> _WRITTEN TASK_
Print all of the data exactly as written.

> _GIVEN DATA_
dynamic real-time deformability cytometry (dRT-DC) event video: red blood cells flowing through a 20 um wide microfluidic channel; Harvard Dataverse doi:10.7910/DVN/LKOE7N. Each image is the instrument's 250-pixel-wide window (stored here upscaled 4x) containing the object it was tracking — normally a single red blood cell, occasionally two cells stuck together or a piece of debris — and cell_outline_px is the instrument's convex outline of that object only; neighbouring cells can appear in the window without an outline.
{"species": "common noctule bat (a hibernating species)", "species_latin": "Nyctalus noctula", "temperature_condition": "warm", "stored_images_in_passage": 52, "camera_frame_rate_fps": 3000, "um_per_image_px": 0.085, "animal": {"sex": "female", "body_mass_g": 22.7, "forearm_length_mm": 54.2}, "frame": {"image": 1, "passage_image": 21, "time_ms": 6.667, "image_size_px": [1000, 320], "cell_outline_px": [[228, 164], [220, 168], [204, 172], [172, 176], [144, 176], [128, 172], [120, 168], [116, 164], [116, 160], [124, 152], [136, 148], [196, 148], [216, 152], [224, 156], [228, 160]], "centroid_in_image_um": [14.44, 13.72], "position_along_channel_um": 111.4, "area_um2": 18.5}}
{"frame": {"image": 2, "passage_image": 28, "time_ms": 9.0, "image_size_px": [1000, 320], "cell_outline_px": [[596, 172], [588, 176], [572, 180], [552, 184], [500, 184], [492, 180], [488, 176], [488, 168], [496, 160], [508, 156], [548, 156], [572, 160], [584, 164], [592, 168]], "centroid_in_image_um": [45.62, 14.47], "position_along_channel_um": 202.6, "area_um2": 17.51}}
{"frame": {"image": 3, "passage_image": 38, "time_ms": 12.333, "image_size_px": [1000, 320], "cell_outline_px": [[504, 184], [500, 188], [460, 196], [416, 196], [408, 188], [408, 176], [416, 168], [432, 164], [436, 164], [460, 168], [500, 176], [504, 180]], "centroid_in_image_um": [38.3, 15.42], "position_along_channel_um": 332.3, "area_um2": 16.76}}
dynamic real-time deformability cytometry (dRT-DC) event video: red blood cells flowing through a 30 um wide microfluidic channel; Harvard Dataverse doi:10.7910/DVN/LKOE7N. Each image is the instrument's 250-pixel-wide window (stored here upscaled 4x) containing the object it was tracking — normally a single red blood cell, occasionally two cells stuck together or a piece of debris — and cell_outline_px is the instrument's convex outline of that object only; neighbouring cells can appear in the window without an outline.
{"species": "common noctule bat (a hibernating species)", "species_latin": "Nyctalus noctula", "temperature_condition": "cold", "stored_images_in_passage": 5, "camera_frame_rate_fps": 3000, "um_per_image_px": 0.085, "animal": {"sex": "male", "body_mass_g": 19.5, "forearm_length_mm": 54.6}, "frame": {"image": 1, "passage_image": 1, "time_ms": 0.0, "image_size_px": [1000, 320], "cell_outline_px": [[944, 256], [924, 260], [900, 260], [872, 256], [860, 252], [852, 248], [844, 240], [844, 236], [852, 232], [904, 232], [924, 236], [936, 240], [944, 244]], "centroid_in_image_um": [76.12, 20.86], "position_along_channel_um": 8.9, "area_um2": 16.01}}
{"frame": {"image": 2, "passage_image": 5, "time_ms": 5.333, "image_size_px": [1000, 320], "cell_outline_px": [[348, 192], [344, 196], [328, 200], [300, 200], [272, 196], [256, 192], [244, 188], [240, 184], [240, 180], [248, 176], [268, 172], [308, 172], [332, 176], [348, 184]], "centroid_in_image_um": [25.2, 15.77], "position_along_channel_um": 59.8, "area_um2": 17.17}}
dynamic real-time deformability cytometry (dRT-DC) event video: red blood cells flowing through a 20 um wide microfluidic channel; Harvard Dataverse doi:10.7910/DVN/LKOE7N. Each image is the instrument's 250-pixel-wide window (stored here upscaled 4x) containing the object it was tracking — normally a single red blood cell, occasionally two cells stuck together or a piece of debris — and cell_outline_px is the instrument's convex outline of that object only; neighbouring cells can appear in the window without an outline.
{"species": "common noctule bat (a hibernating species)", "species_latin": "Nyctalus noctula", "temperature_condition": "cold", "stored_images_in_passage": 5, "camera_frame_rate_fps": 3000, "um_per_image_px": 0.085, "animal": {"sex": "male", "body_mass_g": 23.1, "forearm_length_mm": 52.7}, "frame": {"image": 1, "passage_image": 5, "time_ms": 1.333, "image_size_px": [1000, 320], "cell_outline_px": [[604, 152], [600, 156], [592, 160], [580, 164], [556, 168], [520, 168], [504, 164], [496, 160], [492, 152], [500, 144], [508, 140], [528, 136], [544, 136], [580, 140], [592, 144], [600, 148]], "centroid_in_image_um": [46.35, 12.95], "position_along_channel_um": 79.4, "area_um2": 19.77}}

> _WRITTEN RESPONSE_
dynamic real-time deformability cytometry (dRT-DC) event video: red blood cells flowing through a 20 um wide microfluidic channel; Harvard Dataverse doi:10.7910/DVN/LKOE7N. Each image is the instrument's 250-pixel-wide window (stored here upscaled 4x) containing the object it was tracking — normally a single red blood cell, occasionally two cells stuck together or a piece of debris — and cell_outline_px is the instrument's convex outline of that object only; neighbouring cells can appear in the window without an outline.
{"species": "common noctule bat (a hibernating species)", "species_latin": "Nyctalus noctula", "temperature_condition": "warm", "stored_images_in_passage": 52, "camera_frame_rate_fps": 3000, "um_per_image_px": 0.085, "animal": {"sex": "female", "body_mass_g": 22.7, "forearm_length_mm": 54.2}, "frame": {"image": 1, "passage_image": 21, "time_ms": 6.667, "image_size_px": [1000, 320], "cell_outline_px": [[228, 164], [220, 168], [204, 172], [172, 176], [144, 176], [128, 172], [120, 168], [116, 164], [116, 160], [124, 152], [136, 148], [196, 148], [216, 152], [224, 156], [228, 160]], "centroid_in_image_um": [14.44, 13.72], "position_along_channel_um": 111.4, "area_um2": 18.5}}
{"frame": {"image": 2, "passage_image": 28, "time_ms": 9.0, "image_size_px": [1000, 320], "cell_outline_px": [[596, 172], [588, 176], [572, 180], [552, 184], [500, 184], [492, 180], [488, 176], [488, 168], [496, 160], [508, 156], [548, 156], [572, 160], [584, 164], [592, 168]], "centroid_in_image_um": [45.62, 14.47], "position_along_channel_um": 202.6, "area_um2": 17.51}}
{"frame": {"image": 3, "passage_image": 38, "time_ms": 12.333, "image_size_px": [1000, 320], "cell_outline_px": [[504, 184], [500, 188], [460, 196], [416, 196], [408, 188], [408, 176], [416, 168], [432, 164], [436, 164], [460, 168], [500, 176], [504, 180]], "centroid_in_image_um": [38.3, 15.42], "position_along_channel_um": 332.3, "area_um2": 16.76}}
dynamic real-time deformability cytometry (dRT-DC) event video: red blood cells flowing through a 30 um wide microfluidic channel; Harvard Dataverse doi:10.7910/DVN/LKOE7N. Each image is the instrument's 250-pixel-wide window (stored here upscaled 4x) containing the object it was tracking — normally a single red blood cell, occasionally two cells stuck together or a piece of debris — and cell_outline_px is the instrument's convex outline of that object only; neighbouring cells can appear in the window without an outline.
{"species": "common noctule bat (a hibernating species)", "species_latin": "Nyctalus noctula", "temperature_condition": "cold", "stored_images_in_passage": 5, "camera_frame_rate_fps": 3000, "um_per_image_px": 0.085, "animal": {"sex": "male", "body_mass_g": 19.5, "forearm_length_mm": 54.6}, "frame": {"image": 1, "passage_image": 1, "time_ms": 0.0, "image_size_px": [1000, 320], "cell_outline_px": [[944, 256], [924, 260], [900, 260], [872, 256], [860, 252], [852, 248], [844, 240], [844, 236], [852, 232], [904, 232], [924, 236], [936, 240], [944, 244]], "centroid_in_image_um": [76.12, 20.86], "position_along_channel_um": 8.9, "area_um2": 16.01}}
{"frame": {"image": 2, "passage_image": 5, "time_ms": 5.333, "image_size_px": [1000, 320], "cell_outline_px": [[348, 192], [344, 196], [328, 200], [300, 200], [272, 196], [256, 192], [244, 188], [240, 184], [240, 180], [248, 176], [268, 172], [308, 172], [332, 176], [348, 184]], "centroid_in_image_um": [25.2, 15.77], "position_along_channel_um": 59.8, "area_um2": 17.17}}
dynamic real-time deformability cytometry (dRT-DC) event video: red blood cells flowing through a 20 um wide microfluidic channel; Harvard Dataverse doi:10.7910/DVN/LKOE7N. Each image is the instrument's 250-pixel-wide window (stored here upscaled 4x) containing the object it was tracking — normally a single red blood cell, occasionally two cells stuck together or a piece of debris — and cell_outline_px is the instrument's convex outline of that object only; neighbouring cells can appear in the window without an outline.
{"species": "common noctule bat (a hibernating species)", "species_latin": "Nyctalus noctula", "temperature_condition": "cold", "stored_images_in_passage": 5, "camera_frame_rate_fps": 3000, "um_per_image_px": 0.085, "animal": {"sex": "male", "body_mass_g": 23.1, "forearm_length_mm": 52.7}, "frame": {"image": 1, "passage_image": 5, "time_ms": 1.333, "image_size_px": [1000, 320], "cell_outline_px": [[604, 152], [600, 156], [592, 160], [580, 164], [556, 168], [520, 168], [504, 164], [496, 160], [492, 152], [500, 144], [508, 140], [528, 136], [544, 136], [580, 140], [592, 144], [600, 148]], "centroid_in_image_um": [46.35, 12.95], "position_along_channel_um": 79.4, "area_um2": 19.77}}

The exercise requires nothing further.